Believe me; I’ve been there. I am both a therapist and a client, and I’ve seen these phrases from both sides. And that doesn’t make them any less frustrating.

Here are the top six phrases therapists say that drive us crazy — even when they’re totally true.

“What do you think you should do?”

Isn’t it infuriating when your therapist doesn’t make decisions for you? You go into your appointment, wanting help with a decision, and then you get hit with this question.

Sometimes you just want your therapist to tell you the right move! But they’re not going to do that. Instead, they’re going to give you this diplomatic answer. You have to make your own decisions, apparently. Bummer, I know.

"Feelings aren’t facts."

When emotions run high, it’s easy to get caught up in them. Sometimes we mistake our feelings for facts. This is called emotional reasoning. We think that we did something wrong because we feel guilty; or because we feel stupid, we are stupid; or because we feel jealous, our partner must be cheating.

But our feelings aren’t facts. Just because we feel something doesn’t make it true. We can’t easily understand this when emotions are high. But your therapist can.

Isn’t it annoying when your therapist is right?

"You can’t avoid your emotions."

This one is a therapist classic.

Some of us cope with our emotions by distracting from them or avoiding them. You may have learned that ignoring your emotions makes it easier to sidestep them. Unfortunately, this doesn’t work in the long term.

Therapists are like hawks for avoidance. They see it, and they call it out when they do. They’re going to encourage you to face your emotions, even when you don’t like it. Even when it infuriates you.
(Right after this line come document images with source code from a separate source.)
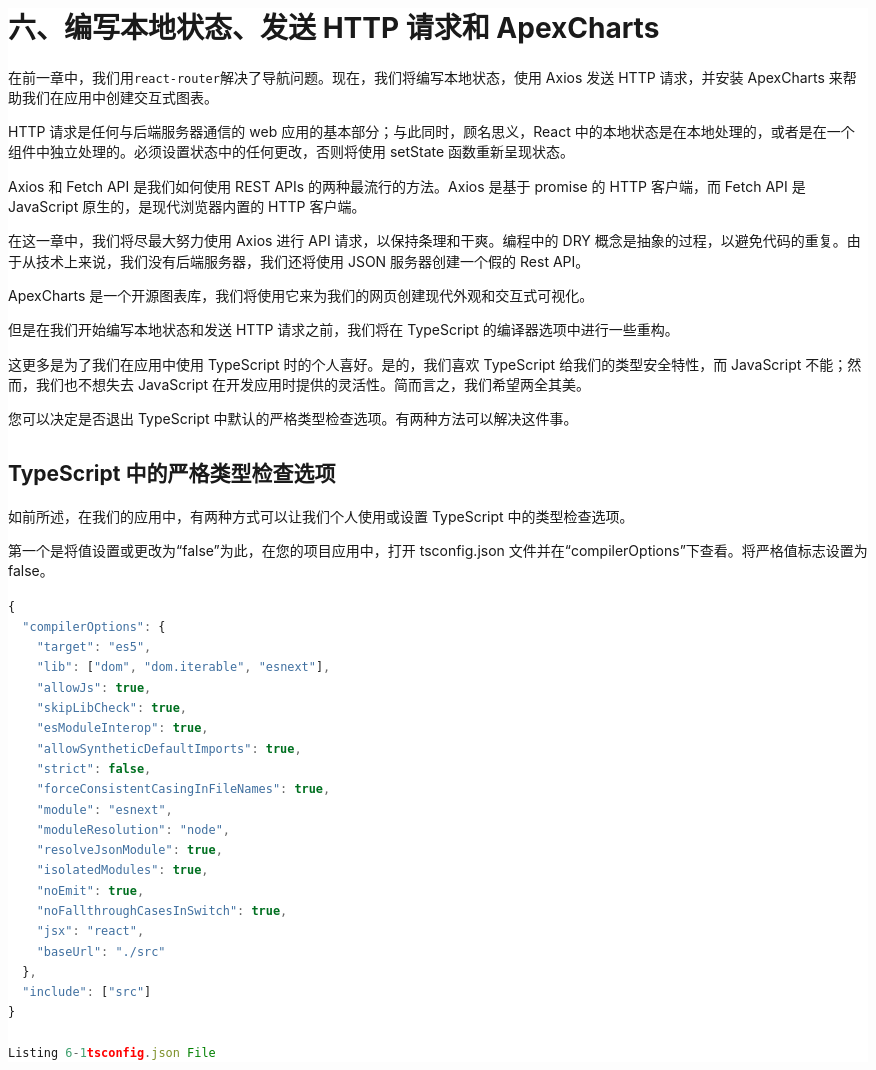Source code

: # 六、编写本地状态、发送 HTTP 请求和 ApexCharts

在前一章中，我们用`react-router`解决了导航问题。现在，我们将编写本地状态，使用 Axios 发送 HTTP 请求，并安装 ApexCharts 来帮助我们在应用中创建交互式图表。

HTTP 请求是任何与后端服务器通信的 web 应用的基本部分；与此同时，顾名思义，React 中的本地状态是在本地处理的，或者是在一个组件中独立处理的。必须设置状态中的任何更改，否则将使用 setState 函数重新呈现状态。

Axios 和 Fetch API 是我们如何使用 REST APIs 的两种最流行的方法。Axios 是基于 promise 的 HTTP 客户端，而 Fetch API 是 JavaScript 原生的，是现代浏览器内置的 HTTP 客户端。

在这一章中，我们将尽最大努力使用 Axios 进行 API 请求，以保持条理和干爽。编程中的 DRY 概念是抽象的过程，以避免代码的重复。由于从技术上来说，我们没有后端服务器，我们还将使用 JSON 服务器创建一个假的 Rest API。

ApexCharts 是一个开源图表库，我们将使用它来为我们的网页创建现代外观和交互式可视化。

但是在我们开始编写本地状态和发送 HTTP 请求之前，我们将在 TypeScript 的编译器选项中进行一些重构。

这更多是为了我们在应用中使用 TypeScript 时的个人喜好。是的，我们喜欢 TypeScript 给我们的类型安全特性，而 JavaScript 不能；然而，我们也不想失去 JavaScript 在开发应用时提供的灵活性。简而言之，我们希望两全其美。

您可以决定是否退出 TypeScript 中默认的严格类型检查选项。有两种方法可以解决这件事。

## TypeScript 中的严格类型检查选项

如前所述，在我们的应用中，有两种方式可以让我们个人使用或设置 TypeScript 中的类型检查选项。

第一个是将值设置或更改为“false”为此，在您的项目应用中，打开 tsconfig.json 文件并在“compilerOptions”下查看。将严格值标志设置为 false。

```jsx
{
  "compilerOptions": {
    "target": "es5",
    "lib": ["dom", "dom.iterable", "esnext"],
    "allowJs": true,
    "skipLibCheck": true,
    "esModuleInterop": true,
    "allowSyntheticDefaultImports": true,
    "strict": false,
    "forceConsistentCasingInFileNames": true,
    "module": "esnext",
    "moduleResolution": "node",
    "resolveJsonModule": true,
    "isolatedModules": true,
    "noEmit": true,
    "noFallthroughCasesInSwitch": true,
    "jsx": "react",
    "baseUrl": "./src"
  },
  "include": ["src"]
}

Listing 6-1tsconfig.json File

```
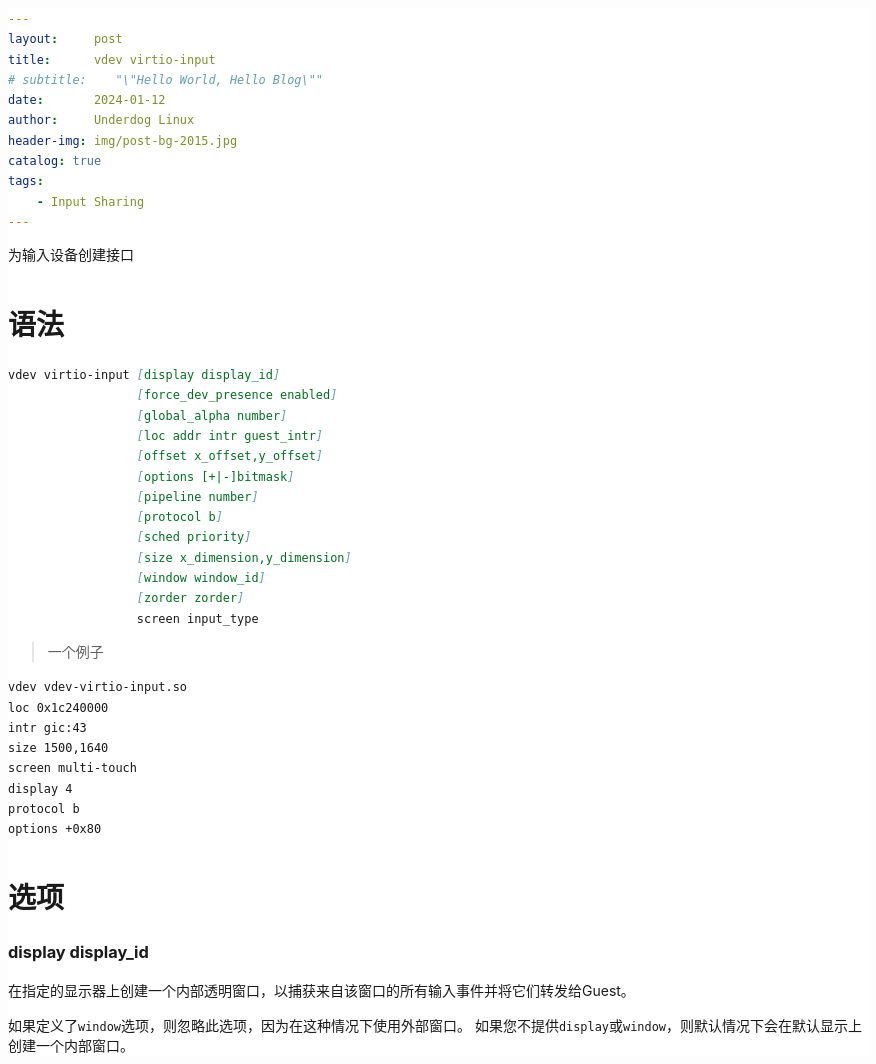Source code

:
 ```yaml
---
layout:     post
title:      vdev virtio-input
# subtitle:    "\"Hello World, Hello Blog\""
date:       2024-01-12
author:     Underdog Linux
header-img: img/post-bg-2015.jpg
catalog: true
tags:
    - Input Sharing
---
```


为输入设备创建接口

# 语法
```markdown
vdev virtio-input [display display_id]
                  [force_dev_presence enabled]
                  [global_alpha number]
                  [loc addr intr guest_intr]
                  [offset x_offset,y_offset]
                  [options [+|-]bitmask]
                  [pipeline number]
                  [protocol b]
                  [sched priority]
                  [size x_dimension,y_dimension]
                  [window window_id]
                  [zorder zorder]
                  screen input_type
```

> 一个例子
```markdown
vdev vdev-virtio-input.so
loc 0x1c240000
intr gic:43
size 1500,1640
screen multi-touch
display 4
protocol b
options +0x80
```

# 选项
### display display_id
在指定的显示器上创建一个内部透明窗口，以捕获来自该窗口的所有输入事件并将它们转发给Guest。

如果定义了`window`选项，则忽略此选项，因为在这种情况下使用外部窗口。 如果您不提供`display`或`window`，则默认情况下会在默认显示上创建一个内部窗口。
They might even hit you with, “How about we label our feelings instead of ignoring them?”

"Stop 'shoulding' on yourself."

We all do it—tell ourselves that we “should” be more productive, “shouldn’t" have said that comment during a meeting, or “should” work harder.

Therapists know that “shoulds” lead to feeling anxious, overwhelmed, and inadequate. When you “should” on yourself, you’re not doing yourself any favors. Try instead to change those “shoulds” to “want to’s.”
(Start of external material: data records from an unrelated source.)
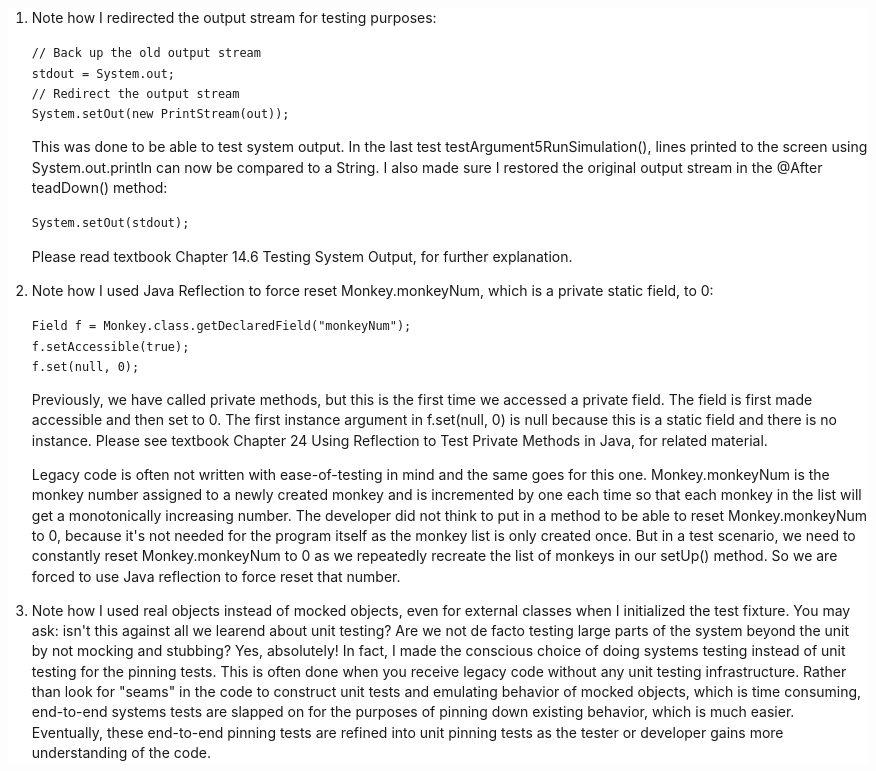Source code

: 1. Note how I redirected the output stream for testing purposes:

    ```
    // Back up the old output stream
    stdout = System.out;
    // Redirect the output stream
    System.setOut(new PrintStream(out));
    ```

    This was done to be able to test system output.  In the last test
testArgument5RunSimulation(), lines printed to the screen using
System.out.println can now be compared to a String.  I also made sure I
restored the original output stream in the @After teadDown() method:

    ```
    System.setOut(stdout);
    ```

    Please read textbook Chapter 14.6 Testing System Output, for further
explanation.

1. Note how I used Java Reflection to force reset Monkey.monkeyNum, which is a
   private static field, to 0:

    ```
    Field f = Monkey.class.getDeclaredField("monkeyNum");
    f.setAccessible(true);
    f.set(null, 0);
    ```

    Previously, we have called private methods, but this is the first time we
accessed a private field.  The field is first made accessible and then set to 0.
The first instance argument in f.set(null, 0) is null because this is a
static field and there is no instance.  Please see textbook Chapter 24
Using Reflection to Test Private Methods in Java, for related material.

    Legacy code is often not written with ease-of-testing in mind and the same
goes for this one.  Monkey.monkeyNum is the monkey number assigned to a newly
created monkey and is incremented by one each time so that each monkey in the
list will get a monotonically increasing number.  The developer did not think
to put in a method to be able to reset Monkey.monkeyNum to 0, because it's not
needed for the program itself as the monkey list is only created once.  But in
a test scenario, we need to constantly reset Monkey.monkeyNum to 0 as we
repeatedly recreate the list of monkeys in our setUp() method.  So we are
forced to use Java reflection to force reset that number.

1. Note how I used real objects instead of mocked objects, even for external
   classes when I initialized the test fixture.  You may ask: isn't this
against all we learend about unit testing?  Are we not de facto testing large
parts of the system beyond the unit by not mocking and stubbing?  Yes,
absolutely!  In fact, I made the conscious choice of doing systems testing
instead of unit testing for the pinning tests.  This is often done when you
receive legacy code without any unit testing infrastructure.  Rather than look
for "seams" in the code to construct unit tests and emulating behavior of
mocked objects, which is time consuming, end-to-end systems tests are slapped
on for the purposes of pinning down existing behavior, which is much easier.
Eventually, these end-to-end pinning tests are refined into unit pinning tests
as the tester or developer gains more understanding of the code.
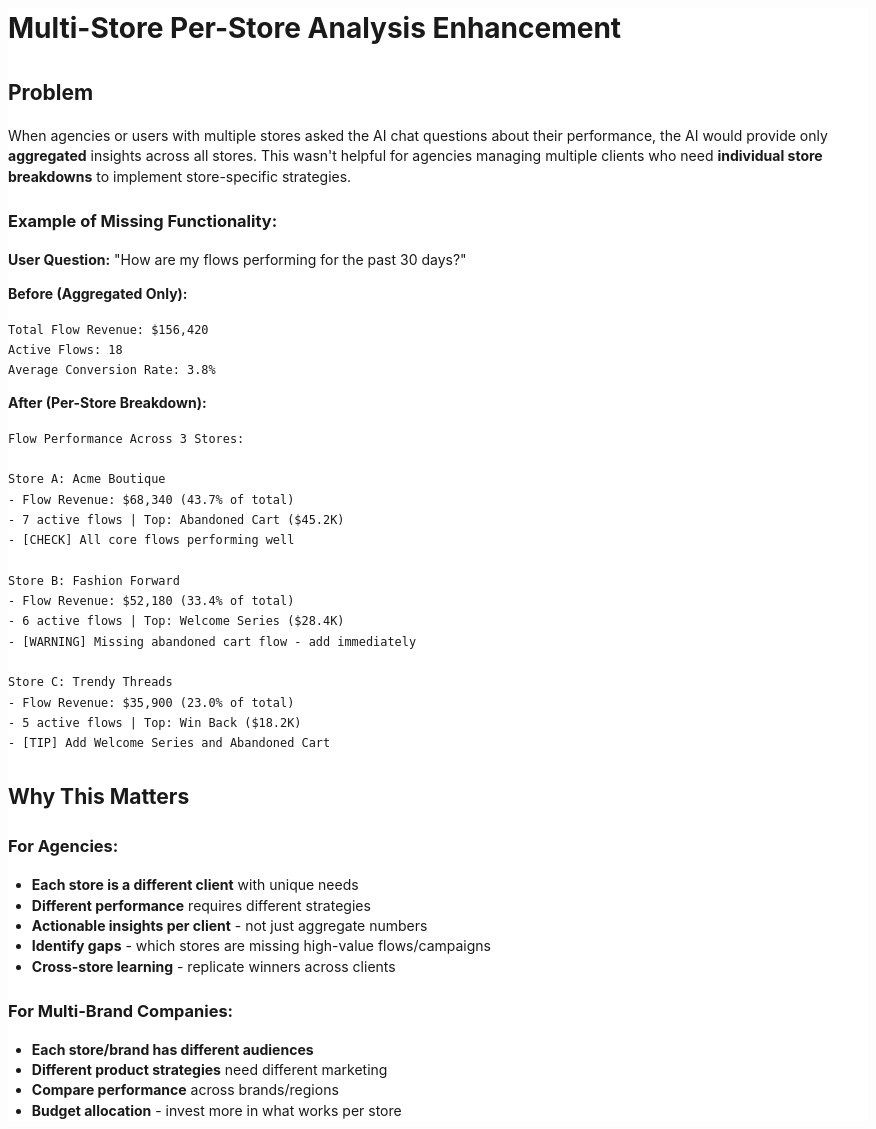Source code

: # Multi-Store Per-Store Analysis Enhancement

## Problem
When agencies or users with multiple stores asked the AI chat questions about their performance, the AI would provide only **aggregated** insights across all stores. This wasn't helpful for agencies managing multiple clients who need **individual store breakdowns** to implement store-specific strategies.

### Example of Missing Functionality:
**User Question:** "How are my flows performing for the past 30 days?"

**Before (Aggregated Only):**
```
Total Flow Revenue: $156,420
Active Flows: 18
Average Conversion Rate: 3.8%
```

**After (Per-Store Breakdown):**
```
Flow Performance Across 3 Stores:

Store A: Acme Boutique
- Flow Revenue: $68,340 (43.7% of total)
- 7 active flows | Top: Abandoned Cart ($45.2K)
- [CHECK] All core flows performing well

Store B: Fashion Forward  
- Flow Revenue: $52,180 (33.4% of total)
- 6 active flows | Top: Welcome Series ($28.4K)
- [WARNING] Missing abandoned cart flow - add immediately

Store C: Trendy Threads
- Flow Revenue: $35,900 (23.0% of total)
- 5 active flows | Top: Win Back ($18.2K)
- [TIP] Add Welcome Series and Abandoned Cart
```

## Why This Matters

### For Agencies:
- **Each store is a different client** with unique needs
- **Different performance** requires different strategies
- **Actionable insights per client** - not just aggregate numbers
- **Identify gaps** - which stores are missing high-value flows/campaigns
- **Cross-store learning** - replicate winners across clients

### For Multi-Brand Companies:
- **Each store/brand has different audiences**
- **Different product strategies** need different marketing
- **Compare performance** across brands/regions
- **Budget allocation** - invest more in what works per store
Your therapist is going to tell those “shoulds” to take a hike.

“And how’s that working for you?”

This phrase usually comes up when you’re discussing a behavior pattern that isn’t helpful to you. Your therapist is clearly aware this behavior isn’t working out, but you might not be. They’re trying to get you to see the consequences—both in the short-term and the long-term.
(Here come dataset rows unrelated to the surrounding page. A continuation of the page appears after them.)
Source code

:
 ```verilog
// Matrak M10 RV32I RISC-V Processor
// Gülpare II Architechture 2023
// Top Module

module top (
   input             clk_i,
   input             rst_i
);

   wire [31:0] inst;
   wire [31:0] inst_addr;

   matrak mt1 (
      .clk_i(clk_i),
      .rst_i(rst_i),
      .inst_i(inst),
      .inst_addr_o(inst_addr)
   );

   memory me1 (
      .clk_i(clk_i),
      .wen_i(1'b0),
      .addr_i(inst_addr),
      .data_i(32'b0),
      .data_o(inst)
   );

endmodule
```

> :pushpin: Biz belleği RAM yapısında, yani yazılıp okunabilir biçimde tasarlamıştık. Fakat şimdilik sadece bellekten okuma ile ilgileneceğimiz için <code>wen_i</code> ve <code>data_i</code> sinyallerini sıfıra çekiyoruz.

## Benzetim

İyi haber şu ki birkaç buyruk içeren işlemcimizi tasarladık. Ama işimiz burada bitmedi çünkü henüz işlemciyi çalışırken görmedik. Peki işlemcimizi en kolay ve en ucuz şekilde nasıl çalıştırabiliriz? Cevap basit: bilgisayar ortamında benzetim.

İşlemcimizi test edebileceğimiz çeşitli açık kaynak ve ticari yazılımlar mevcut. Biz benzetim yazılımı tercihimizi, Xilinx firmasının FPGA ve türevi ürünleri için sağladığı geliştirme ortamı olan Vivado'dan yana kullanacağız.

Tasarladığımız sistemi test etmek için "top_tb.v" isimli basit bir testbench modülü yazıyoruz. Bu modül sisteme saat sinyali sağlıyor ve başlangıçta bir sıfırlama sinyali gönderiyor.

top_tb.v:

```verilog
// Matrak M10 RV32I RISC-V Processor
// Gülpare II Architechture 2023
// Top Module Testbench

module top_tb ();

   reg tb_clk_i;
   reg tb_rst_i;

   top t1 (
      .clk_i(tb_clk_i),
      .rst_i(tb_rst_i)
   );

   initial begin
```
If your therapist says this to you, it’s a good clue that making a change would probably be to your benefit.

This can feel condescending if not done in the context of a supportive therapy relationship. But sometimes it needs to be said. Regardless, take the hint, and try something different.

"You only fail if you bail."

Leave it to a therapist to apply rhymes to your life. As cliché as it sounds, this saying holds a lot of truth. When you quit, you fail before you even start. Bailing is giving up, and you can only fail if you don’t try.

Your therapist wants you to succeed in your life. Even though this phrase is annoying, your therapist is encouraging you to see things through and challenge yourself.

As long as you’re trying, you’re winning.

Therapists arm themselves with words. Sometimes a phrase or term will stick with someone and help them turn their life around. Your therapist has your best interests at heart. Even though these phrases can infuriate us, that doesn’t make them less true.

According to Carol Dweck, growth comes when we stretch ourselves. You only grow when you practice doing hard things. Therapy is about doing the hard things. These phrases are used by therapists when they can see the potential for your growth, but you have trouble seeing it. You just need a push in that direction.

Don’t just label these phrases as “annoying things your therapist says.” Take them in. Let them change you.